1.  It could point us toward some potential trouble-shooting ideas.  Have a participation issue in the classroom?  Try to boost student investment by incorporating subject matter that’s important to students.  Don’t have a community of learners?  Get students involved.  Collaboration and team activities can begin to build community.  It can also be helpful to take a couple minutes every day to play fun games to help students get used to participating.  Even if the games aren’t “academic,” it’s a worthwhile investment in the health of your community.  Have low participant investment?  Bolster the community (here’s something for science and math teachers and those who work with the big kids).

2.  It reminds me of your post, Kelly.  Welcome to group fitness!  It all starts with that first session.  It only took one time for you to feel the pull of your Zumba community, and it sounds like you’re already developing a sense of investment.  You’ll go back next week, the week after that, and the cycle will become more entrenched as depth of participation, community, and investment increases.  The same thing happened to me with Pump, Combat, and a few others.  Within months, my fitness routine (which started out light and with no knowledge of form or function) became a part of me.  Now, a few years in, I am living the cycle in that chart; all three factors influence me and propel me to continue.  I don’t always love everything I do in class, but I keep going because of the depth and strength of community, investment, and participation. 

This morning, as I rode my bike in cycling class, I thought about the beginning of your journey and how it sounds so similar to mine.  I was that new person, but now I’m the veteran helping new people and considering becoming certified to teach.  We all have the capacity to grow within our roles as participants, and really, we’re never the same participant.  Because when you go back on Tuesday, you know what to expect.  You’ve seen the moves and met the people.  It will be easier.  And when I go back on Sunday, I have a few areas where I need to challenge myself more.  All participants undergo a continual, fluid transformation. 

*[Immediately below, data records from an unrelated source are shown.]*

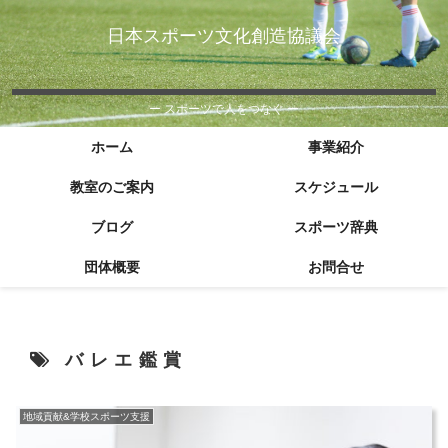
日本スポーツ文化創造協議会
ー スポーツで人をつなぐ ー
ホーム
事業紹介
教室のご案内
スケジュール
ブログ
スポーツ辞典
団体概要
お問合せ
バレエ鑑賞
地域貢献&学校スポーツ支援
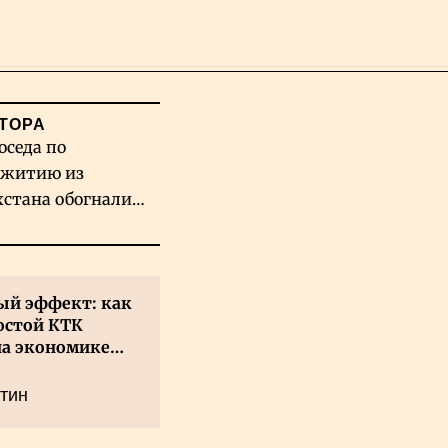
Поиск
ТОРА
оседа по
житию из
хстана обогнали
вых гигантов ИИ
й эффект: как
остой КТК
на экономике
а
тин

3.  It also reminds me of your post, Lizzy.  I completely relate to your experience with field hockey.  I have a very similar situation with soccer (all through high school, my mom brought fruit and post-game snacks for the team, too…such a great memory!).  I love your point about being on a team.  Although I find group fitness super motivating and supportive, there’s something special about adding that extra layer of competing towards a shared goal because teammates have a high level of interdependence.  When I belong to a team, I don’t simply participate.  Rather, I want to have a tangible, positive effect on my team.  I want to score, assist, tackle – basically anything that helps my team towards a win. 

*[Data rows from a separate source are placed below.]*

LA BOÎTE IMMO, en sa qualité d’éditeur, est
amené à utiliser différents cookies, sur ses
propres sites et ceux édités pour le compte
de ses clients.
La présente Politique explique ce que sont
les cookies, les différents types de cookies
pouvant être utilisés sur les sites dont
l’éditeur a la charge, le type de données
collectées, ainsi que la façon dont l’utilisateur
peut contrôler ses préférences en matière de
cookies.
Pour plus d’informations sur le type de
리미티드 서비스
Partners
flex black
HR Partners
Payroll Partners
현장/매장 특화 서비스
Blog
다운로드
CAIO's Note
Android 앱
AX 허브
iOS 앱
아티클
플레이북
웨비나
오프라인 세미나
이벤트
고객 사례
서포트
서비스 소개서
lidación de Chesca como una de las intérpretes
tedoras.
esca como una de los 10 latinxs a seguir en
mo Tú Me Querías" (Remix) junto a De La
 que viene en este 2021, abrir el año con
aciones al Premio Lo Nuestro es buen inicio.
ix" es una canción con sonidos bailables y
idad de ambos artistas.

Teams create a special kind of investment because it hurts to not participate meaningfully.  That happened to me Wednesday night.  I stubbornly insisted on completing my regular Wednesday night workout prior to my soccer game, and when I got on the field, I had nothing in the tank.  I felt like I was running around wasting space, and that bothered me to no end.  It ate at me to not positively affect the game.  I felt a sense of personal responsibility and the feeling like I was letting others down, people who depended on me.  I am itching for my next game, my chance at redemption.  Perhaps classroom competitions and maybe even “gamifying” the classroom can foster a similar sense of interdependence, collaboration, and motivation among participants.